START PROVIDED PASSAGE

8-K 1 snv8-k7x19x19execcomp.htm 8-K Document


SECURITIES AND EXCHANGE COMMISSION
Washington, D.C. 20549

Form 8-K

CURRENT REPORT

Pursuant to Section 13 or 15(d) of
the Securities Exchange Act of 1934

July 19, 2019 (July 16, 2019)
Date of Report
(Date of earliest event reported)

Synovus Financial Corp.
(Exact Name of Registrant as Specified in its Charter)

Georgia
(State of incorporation)
1-10312
(Commission File Number)
58-1134883
(IRS Employer Identification No.)

1111 Bay Avenue, Suite 500, Columbus, Georgia 31901
(Address of principal executive offices) (Zip Code)

(706) 649-2311
(Registrant’s telephone number, including area code)
________________________________________________
(Former name or former address, if changed since last report)

Check the appropriate box below if the Form 8-K filing is intended to simultaneously satisfy the filing obligation of the registrant under any of the following provisions:

o    Written communications pursuant to Rule 425 under the Securities Act (17 CFR 230.425)
o    Soliciting material pursuant to Rule 14a-12 under the Exchange Act (17 CFR 240.14a-12)
o    Pre-commencement communications pursuant to Rule 14d-2(b) under the Exchange Act (17 CFR 240.14d-2(b))
o    Pre-commencement communications pursuant to Rule 13e-4(c) under the Exchange Act (17 CFR 240.13e-4(c))
Securities registered pursuant to Section 12(b) of the Act:
Title of each class
Trading Symbol
Name of each exchange on which registered
Common Stock, $1.00 Par Value
SNV
New York Stock Exchange
Fixed-to-Floating Rate Non-Cumulative Perpetual Preferred Stock, Series D
SNV-PrD
New York Stock Exchange
Fixed-Rate Reset Non-Cumulative Perpetual Preferred Stock, Series E
SNV-PrE
New York Stock Exchange

Indicate by check mark whether the registrant is an emerging growth company as defined in Rule 405 of the Securities Act of 1933 (§ 230.405 of this chapter) or Rule 12b-2 of the Securities Exchange Act of 1934 (§ 240.12b-2 of this chapter).

Emerging growth company o

If an emerging growth company, indicate by check mark if the registrant has elected not to use the extended transition period for complying with any new or revised financial accounting standards provided pursuant to Section 13(a) of the Exchange Act. o





Item 5.02
 
Departure of Directors or Certain Officers; Election of Directors; Appointment of Certain Officers; Compensatory Arrangements of Certain Officers

On July 17, 2019, the Compensation Committee of the Board of Directors (the “Compensation Committee”) of Synovus Financial Corp. (the "Company") approved certain increases in base salaries for the named executive officers set forth in the table below. The base salaries for these named executive officers, after giving effect to this increase, are as follows:
Name
 
Title
 
Base Salary
 
 
 
 
 
Kevin S. Blair
 
Senior Executive Vice President and Chief Operating Officer
 
$695,250
 
 
 
 
 
Mark G. Holladay
 
Executive Vice President and Chief Risk Officer
 
$409,902
 
 
 
 
 
J. Barton Singleton
 
Executive Vice President and President, Financial Management Services
 
$476,363

Item 7.01
 
Regulation FD Disclosure

On July 16, 2019, the Company filed with the Securities and Exchange Commission a Current Report on Form 8-K in connection with the Company’s issuance of a press release announcing the Company’s financial results for the three and six-month period ended June 30, 2019. The Company has determined that there was an error related to certain average balances during the quarter contained in the press release and slide presentation, which affected some of the reported performance ratios. Specifically, for the quarter ended June 30, 2019, the return on average assets was 1.34% on a GAAP basis (1.39% on an adjusted basis); the return on average common equity was 13.90% on a GAAP basis (14.43% on an adjusted basis); and the return on average tangible common equity was 16.09% (16.70% on an adjusted basis). A reconciliation of the foregoing non-GAAP measures is attached hereto as Exhibit 99.1. All remaining financial data and ratios contained in the press release and slide presentation were accurate at the time the data were furnished.

END PROVIDED PASSAGE
START DATASET SECTION

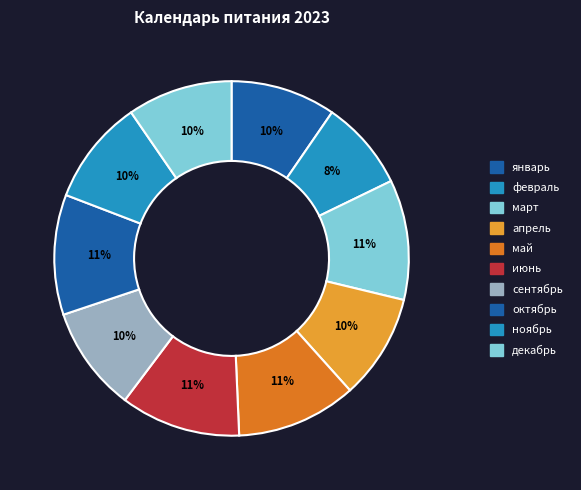

To the nearest percent, what portion does ноябрь represent?

10%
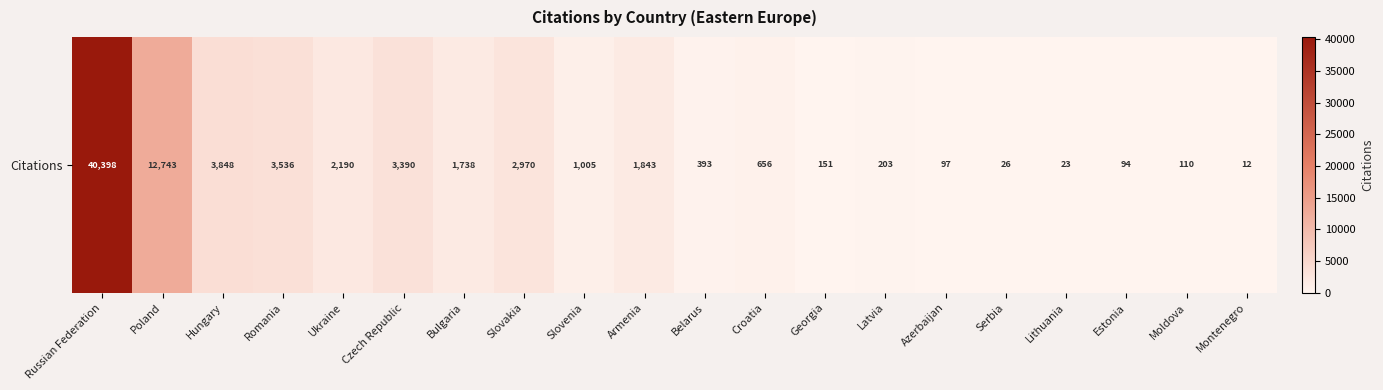

Reading right to left, transcribe all the data shown in this chart.

12	110	94	23	26	97	203	151	656	393	1843	1005	2970	1738	3390	2190	3536	3848	12743	40398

END DATASET SECTION

* **TASK ITEM**
According to the Synovus 8-K filing, what base salary was approved for Mark G. Holladay? Nothing in the lines has any bearing on what comes next.

* **RESULT BELOW**
$409,902